• [Activity]: Copy all records exactly, excluding images.

• [Supplied records]:
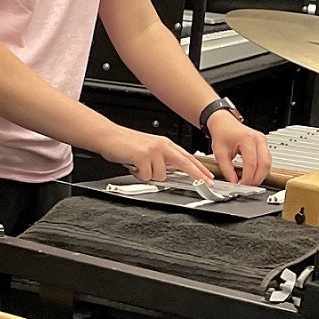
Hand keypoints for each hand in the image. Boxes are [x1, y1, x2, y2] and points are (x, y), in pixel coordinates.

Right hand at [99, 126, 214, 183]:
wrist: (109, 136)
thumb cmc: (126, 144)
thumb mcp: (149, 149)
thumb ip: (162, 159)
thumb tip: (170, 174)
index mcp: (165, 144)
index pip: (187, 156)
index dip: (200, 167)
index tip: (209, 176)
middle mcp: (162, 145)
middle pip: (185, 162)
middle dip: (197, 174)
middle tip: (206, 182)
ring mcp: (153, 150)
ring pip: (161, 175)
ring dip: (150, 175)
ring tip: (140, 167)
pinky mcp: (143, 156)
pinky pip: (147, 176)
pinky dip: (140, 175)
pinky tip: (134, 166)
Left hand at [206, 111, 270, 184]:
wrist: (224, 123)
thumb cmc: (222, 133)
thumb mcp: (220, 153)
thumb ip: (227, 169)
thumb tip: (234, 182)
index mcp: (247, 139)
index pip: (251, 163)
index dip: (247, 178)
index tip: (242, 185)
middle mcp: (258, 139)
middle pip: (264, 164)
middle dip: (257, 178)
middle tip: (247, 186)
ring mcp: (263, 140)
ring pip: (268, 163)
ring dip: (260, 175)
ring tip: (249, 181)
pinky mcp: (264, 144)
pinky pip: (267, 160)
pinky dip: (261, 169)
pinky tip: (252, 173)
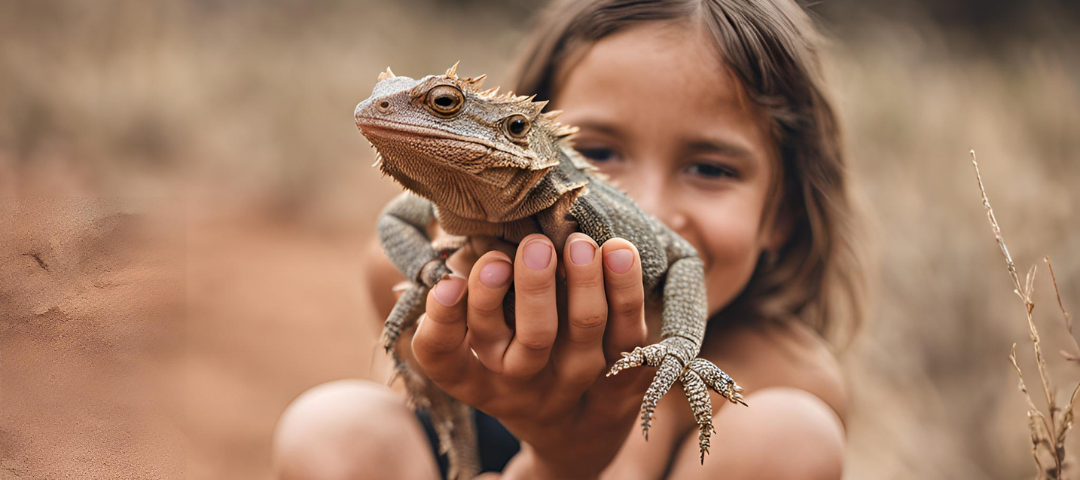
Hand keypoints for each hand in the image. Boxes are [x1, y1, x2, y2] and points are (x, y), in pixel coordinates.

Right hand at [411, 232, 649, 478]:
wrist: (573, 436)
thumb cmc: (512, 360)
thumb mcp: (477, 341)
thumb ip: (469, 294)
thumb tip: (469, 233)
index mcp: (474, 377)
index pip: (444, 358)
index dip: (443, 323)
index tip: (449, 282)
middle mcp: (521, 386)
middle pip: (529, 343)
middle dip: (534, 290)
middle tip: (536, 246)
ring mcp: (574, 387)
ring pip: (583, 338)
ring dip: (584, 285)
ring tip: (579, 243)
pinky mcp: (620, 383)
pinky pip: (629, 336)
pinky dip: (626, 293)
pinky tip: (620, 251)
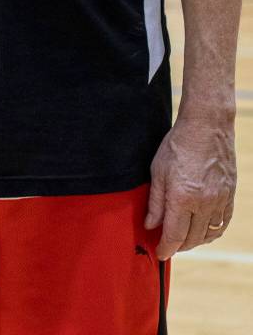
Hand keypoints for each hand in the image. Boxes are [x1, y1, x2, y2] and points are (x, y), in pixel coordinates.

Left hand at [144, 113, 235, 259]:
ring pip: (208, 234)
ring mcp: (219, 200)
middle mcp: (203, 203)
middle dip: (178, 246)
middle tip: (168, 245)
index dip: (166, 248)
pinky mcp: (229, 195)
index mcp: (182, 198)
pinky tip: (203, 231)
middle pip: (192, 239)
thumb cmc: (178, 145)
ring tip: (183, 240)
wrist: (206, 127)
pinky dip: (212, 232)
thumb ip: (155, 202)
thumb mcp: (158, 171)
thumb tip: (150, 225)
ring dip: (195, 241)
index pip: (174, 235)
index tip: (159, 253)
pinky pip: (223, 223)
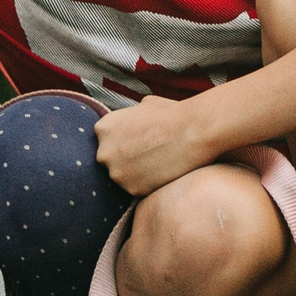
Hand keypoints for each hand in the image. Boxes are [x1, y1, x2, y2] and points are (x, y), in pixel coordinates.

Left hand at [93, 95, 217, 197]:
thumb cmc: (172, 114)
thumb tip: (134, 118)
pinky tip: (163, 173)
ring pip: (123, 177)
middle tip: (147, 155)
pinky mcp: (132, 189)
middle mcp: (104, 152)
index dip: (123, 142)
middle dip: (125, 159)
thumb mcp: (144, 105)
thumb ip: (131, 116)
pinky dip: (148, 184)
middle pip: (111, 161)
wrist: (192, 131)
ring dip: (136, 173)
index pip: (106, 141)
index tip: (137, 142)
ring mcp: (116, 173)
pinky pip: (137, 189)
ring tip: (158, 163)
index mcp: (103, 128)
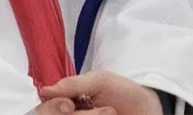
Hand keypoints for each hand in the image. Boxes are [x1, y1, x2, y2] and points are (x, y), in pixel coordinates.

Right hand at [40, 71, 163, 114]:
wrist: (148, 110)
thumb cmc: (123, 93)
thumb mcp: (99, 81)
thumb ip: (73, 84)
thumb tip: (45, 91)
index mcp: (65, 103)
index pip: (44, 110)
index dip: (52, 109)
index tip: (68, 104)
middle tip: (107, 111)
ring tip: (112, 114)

• [Exercise answer]:
Hand keypoints for each hand in the image. Boxes are [x1, y1, x2, y2] and points are (x, y), in pixel coordinates.

Right hand at [99, 126, 214, 183]:
wrist: (109, 136)
thumb cmc: (126, 144)
thumb mcp: (149, 149)
thumb ip: (162, 159)
thumb tip: (170, 174)
index mcp: (165, 144)
index pip: (187, 156)
index dip: (200, 167)
index tip: (209, 176)
middle mcp: (162, 145)
middle pip: (185, 162)
middle dip: (197, 174)
middle tip: (206, 182)
ring mcp: (153, 150)
ring pip: (161, 175)
ring dip: (150, 175)
ring tip: (140, 167)
pinky mcp: (143, 156)
pinky pip: (147, 176)
pinky dip: (140, 175)
pinky tip: (134, 166)
Left hand at [206, 111, 270, 184]:
wrist: (224, 123)
thumb cmc: (222, 133)
thumb mcp: (220, 153)
thumb ip: (227, 169)
thumb tip: (234, 182)
index mcp: (247, 139)
index pip: (251, 163)
index dip: (247, 178)
index tip: (242, 185)
middle mcp: (258, 139)
middle pip: (264, 164)
middle dip: (257, 178)
middle tip: (247, 186)
ring mcp: (263, 140)
ring pip: (268, 163)
ring dip: (260, 175)
ring tip: (249, 181)
pinky mcp: (264, 144)
pinky pip: (267, 160)
pinky dip: (261, 169)
pinky tip: (252, 173)
Hand keypoints for each hand in the image. Boxes are [x1, y1, x2, y2] and points are (x, y), in pixel coordinates.

Right hand at [411, 232, 649, 478]:
wrist: (573, 436)
thumb cmc: (512, 360)
thumb mcp: (477, 341)
thumb ip: (469, 294)
thumb tip: (469, 233)
index mcp: (474, 377)
index pip: (444, 358)
index dip: (443, 323)
index tip: (449, 282)
middle mcp: (521, 386)
middle pip: (529, 343)
middle dip: (534, 290)
middle tip: (536, 246)
ring mcp: (574, 387)
ring pip: (583, 338)
ring dip: (584, 285)
ring tip: (579, 243)
pinky mcp: (620, 383)
pinky pip: (629, 336)
pinky dip: (626, 293)
pinky tip: (620, 251)
Hand keypoints for each hand in the image. Boxes are [x1, y1, x2, y2] and points are (x, y), in pixel coordinates.

Left hand at [144, 113, 235, 259]:
ring pip: (208, 234)
ring mcp: (219, 200)
middle mcp: (203, 203)
middle dip: (178, 246)
middle tip: (168, 245)
index dip: (166, 248)
pinky mcp: (229, 195)
index mcp: (182, 198)
pinky tip: (203, 231)
middle pip: (192, 239)
thumb cmc: (178, 145)
ring tip: (183, 240)
wrist: (206, 127)
pinky dip: (212, 232)
thumb ip: (155, 202)
thumb mcp: (158, 171)
thumb tip: (150, 225)
ring dip: (195, 241)
index pip: (174, 235)
index tip: (159, 253)
pinky pip: (223, 223)
Hand keypoints for each hand in the image. Boxes are [x1, y1, x2, y2] and points are (x, y), in pixel coordinates.

Left hand at [93, 95, 217, 197]:
thumb cmc: (172, 114)
thumb tip: (134, 118)
pinky tip: (163, 173)
ring pip: (123, 177)
middle tip: (147, 155)
pinky mcp: (132, 189)
middle mcp: (104, 152)
index dip: (123, 142)
middle dip: (125, 159)
thumb mcp: (144, 105)
thumb ip: (131, 116)
pinky dip: (148, 184)
middle pip: (111, 161)
wrist: (192, 131)
ring dip: (136, 173)
index pip: (106, 141)
index tip: (137, 142)
ring mcp: (116, 173)
pinky pip: (137, 189)
ring tip: (158, 163)
index mcp: (103, 128)
Hand keypoints for each hand in the image. Boxes are [x1, y1, x2, y2] and points are (x, y), in pixel coordinates.

Right hand at [40, 71, 163, 114]:
wrist: (148, 110)
thumb cmc: (123, 93)
thumb mcp: (99, 81)
thumb ip: (73, 84)
thumb tip: (45, 91)
index mcp: (65, 103)
index pip: (44, 110)
index dip: (52, 109)
index tip: (68, 104)
middle tip: (107, 111)
ring tip: (112, 114)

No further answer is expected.